This May will mark the 80th anniversary of DC Comics’ Action Comics title! Every comic book fan knows the first issue introduced Superman to the world. That iconic cover showing the Man of Steel lifting a car over his head paved the way for every superhero existing today. With the release of issue #1000, DC decided to bring together as many artists and writers as possible in this 80-page issue, showcasing 10 stories from different aspects of Superman’s life, the last of which is the kick-off of Brian Michael Bendis‘ upcoming run on Man of Steel.
Anyone who knows me knows I’m a huge Superman fan, so to say I was eager to read this is an understatement. But don’t worry — I will critique this issue with the utmost objectivity.
Most of the stories in Action Comics #1000 are a tribute to the big blue boy scout. If you’re a fan of Christopher Reeve‘s Superman, you’ll like Dan Jurgens‘ “From the City That Has Everything.” But what stood out to me the most were stories such as Marv Wolfman‘s and Curt Swan‘s “An Enemy Within,” Scott Snyder‘s and Rafael Albuquerque‘s “The Fifth Season,” and Brad Meltzer‘s and John Cassaday’s “Faster Than a Speeding Bullet,” all of which delve deeper into Superman’s psyche, his thoughts and feelings.
My favorites of the bunch are Richard Donner‘s, Olivier Coipel‘s and Geoff Johns‘ “The Car,” which is a new take on the classic Action Comics #1 cover, featuring one of the crooks whose car Supes is holding over his head; and Tom King‘s and Clay Mann‘s “Of Tomorrow,” showing Superman’s poignant response to Earth’s last moments.
Finally, there is the last story, “The Truth,” by Bendis and Jim Lee, the prelude to Bendis’ upcoming Man of Steel run. I have to say, I wasn’t happy with this story. As always, Lee’s art was spectacular, but there was a major twist at the end of the story that flips Krypton’s fate on its head.
As most fans know, Krypton was destroyed due to its core producing enough radiation to cause the planet to explode. Even in the 2013 film, Man of Steel, the planet is doomed due to the careless mining of the planet’s core in search of more resources; this was an excellent extension of the comic book story, making the devastation of the planet the result of irresponsible politicians and leaders who didn’t take science seriously.
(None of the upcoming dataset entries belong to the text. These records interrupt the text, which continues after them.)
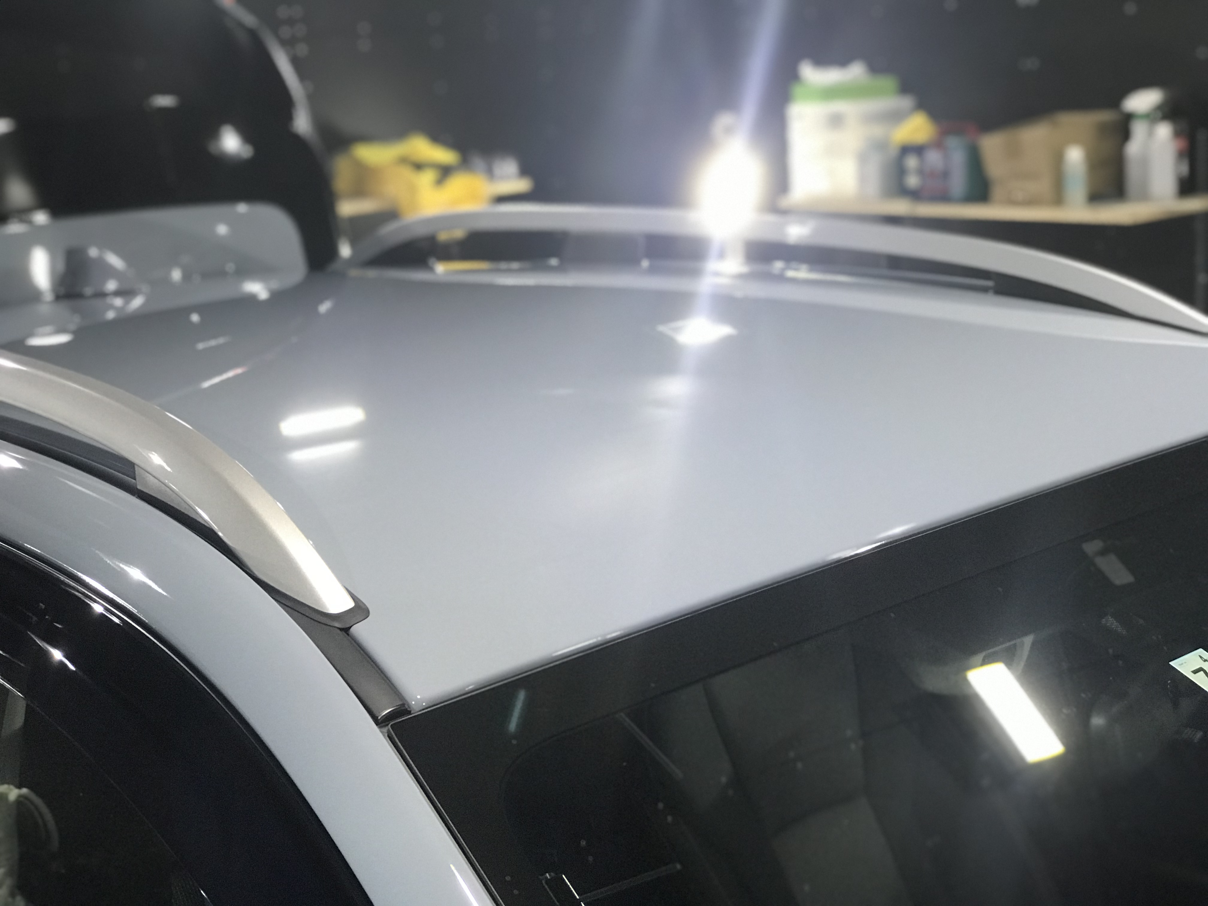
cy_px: 453
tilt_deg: -12.1
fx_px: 1989
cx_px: 604
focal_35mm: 57
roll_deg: +4.4
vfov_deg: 25.7
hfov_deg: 33.8
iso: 125
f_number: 2.8
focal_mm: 6.6
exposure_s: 1/60
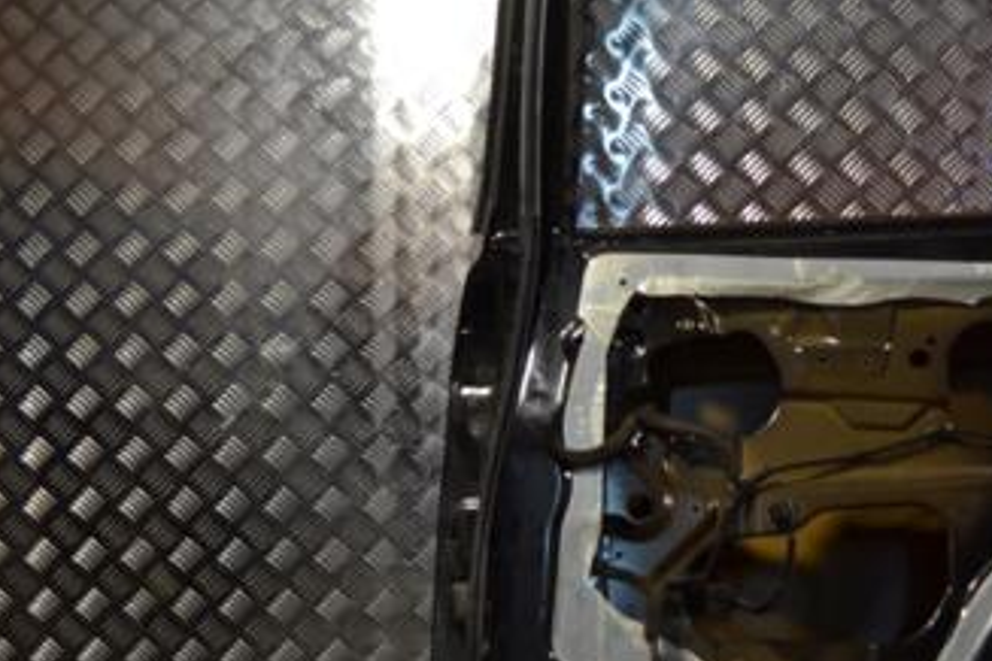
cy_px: 406
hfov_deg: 30.1
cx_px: 731
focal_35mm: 66
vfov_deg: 20.6
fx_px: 1819
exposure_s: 1/80
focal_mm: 24
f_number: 4.5
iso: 100
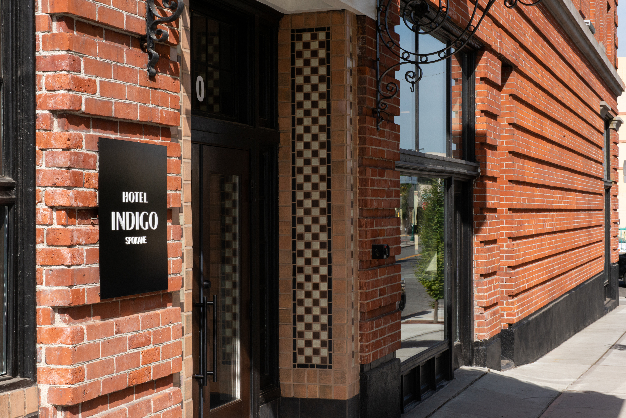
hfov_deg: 28.8
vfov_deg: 19.5
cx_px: 313
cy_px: 209
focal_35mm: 70
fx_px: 1218
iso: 640
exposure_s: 1/250
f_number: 22
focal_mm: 70
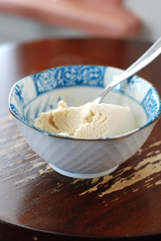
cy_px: 120
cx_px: 80
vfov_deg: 27.0
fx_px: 502
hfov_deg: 18.2
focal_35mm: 75
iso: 1600
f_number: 4
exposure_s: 1/50
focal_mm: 50
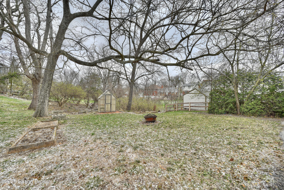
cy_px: 95
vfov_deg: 81.2
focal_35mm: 14
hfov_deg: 104.3
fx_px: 110
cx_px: 142
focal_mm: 14
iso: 100
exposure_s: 1/20
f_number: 11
But now, under Bendis’ plot twist, he introduces a big bad named Rogol Zaar, a Doomsday-like villain (only Rogol talks!) who not only knew Jor-El, but claims he destroyed Krypton. WHAT!? While most may find this revelation a nice new, fresh aspect to Superman’s mythology, I’m not a fan. There was something poetically chaotic about the way with which Krypton was destroyed; the basis of Krypton’s destruction is just one of the many worries Kal-El has with regards to Earth — to make sure it doesn’t share the same fate as his home planet.
So, now, to reveal that the destruction was merely some result of a murderous madman may be somewhat intriguing, but is ultimately trite. Also, the other featured dialogue between two bystanders is nonsense — focusing on Superman’s returning red trunks!? Why and how does Superman’s trunks make worthy conversation during the destruction of Metropolis and a brutal beatdown of the city’s most beloved superhero? It’s not worthy, it’s not funny, and I’m still scratching my head as to why Bendis and Lee found it to be a good idea. To me, I don’t care so much about Superman’s trunks as I do his “S” emblem, which Lee (one of my favorite artists) screwed up when he redesigned it for the “New 52” run, giving it straight lines rather than curves; and while his story with Bendis seems to have the classic “S,” look at Lee’s #1000 cover, he still seems to draw it the “New 52” way.
I like Bendis when he writes more of the realistic characters — his run from 2001 to 2006 on Daredevil as well as his creating and writing of Jessica Jones are stellar — but his take on the more outrageous superheroes have not impressed me. I’m hoping Bendis’ writing for Man of Steel only improves.
Overall, Action Comics #1000 delivers! The art is wonderful, with every different style we’ve seen in Superman comics represented. The only difficult thing will be choosing one of the 9 different covers from different artists — each cover representing a decade since Superman’s creation, from the 1930s to the 2000s! Every Superman fan must own this issue! Any comic book fan should own this issue! Even if you’ve never read Superman, or haven’t read him in years, this is a great book to buy!